While people will say that there are many other factors that make a job valuable to the employee, like commute time, vacation, recognition, a great boss and engaging work, compensation is still the glue. Don’t believe me? Try not paying people to work and see how long they stick around!
Yet, what is the value of a good day’s work for your job? What should your employer pay you for a good day’s work so both of you feel like you are in a fair deal? What should your employer pay you if you don’t get much done, or become a slacker? Ah, you still want the same amount, don’t you?
It is funny how employers would never say out loud that they would not want to pay an employee to underperform, but they do it all the time! They set goals for employees and work doesn’t happen. They set tasks and objectives that never get done and just grip about it. So what message is this sending to the employee? Clearly it means you will get paid until we just get tired of the situation. But for months or years, work and compensation are not coexisting with each other.
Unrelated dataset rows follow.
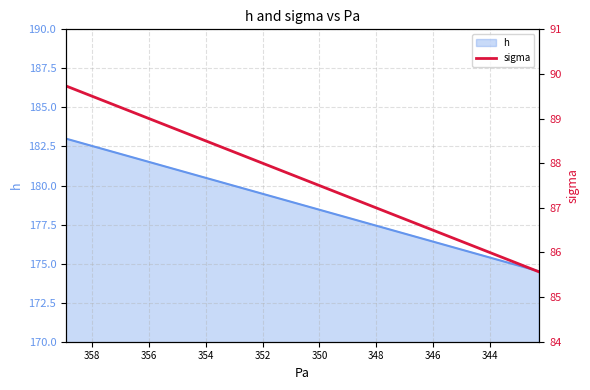

What is the maximum value shown in the chart?

89.7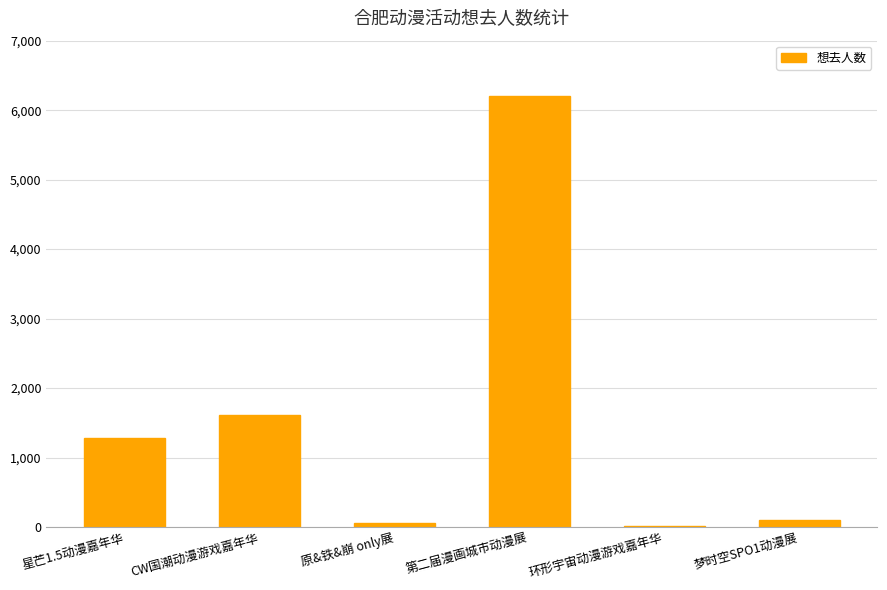

What is the sum of the values at 原&铁&崩 only展 and 第二届漫画城市动漫展?

6269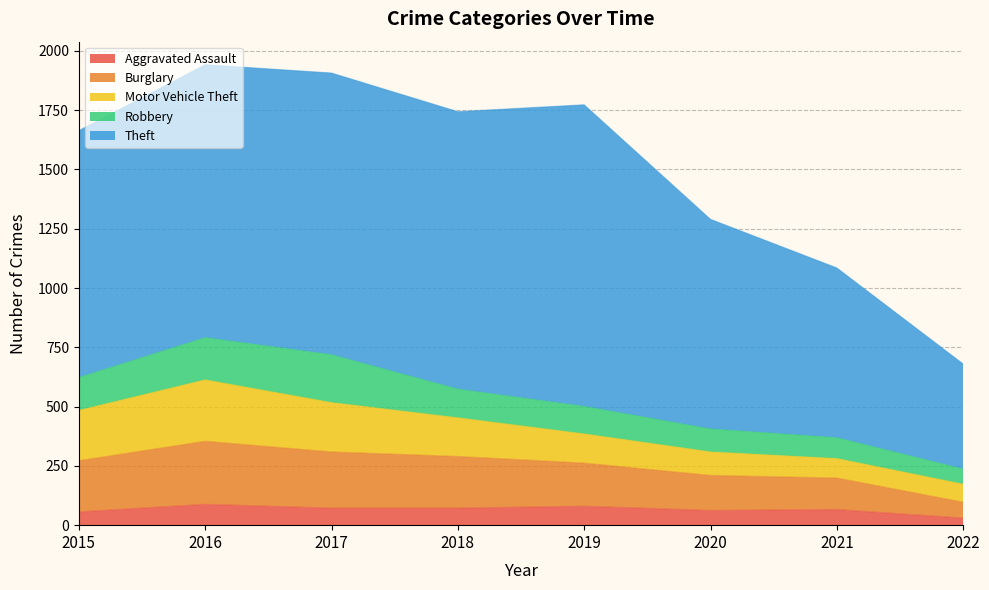

At which category is the sum across all series the highest?

2016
I see this when I consult, or at least try to obtain new clients. They will often tell me all the stuff they need to accomplish in the next 12 months, and 12 months later, the list is still the same. I’d feel sorry for them if they had not been paid either, but that is never the case. They accomplished none of their business objectives and still earned their salary. This is the fault, 100%, of the employer. The value of a “Good Day’s Work” was established on the date of hire when the job and the compensation was agreed upon. When an employee is allowed to do less than a good day’s work, and the employer continues to pay the same value, new terms are being created.
This is why years can go by before an employee loses their job. Even the most ethical employee will slide on performance over time if allowed, and so it really lands up being the person paying compensation to get their money’s worth.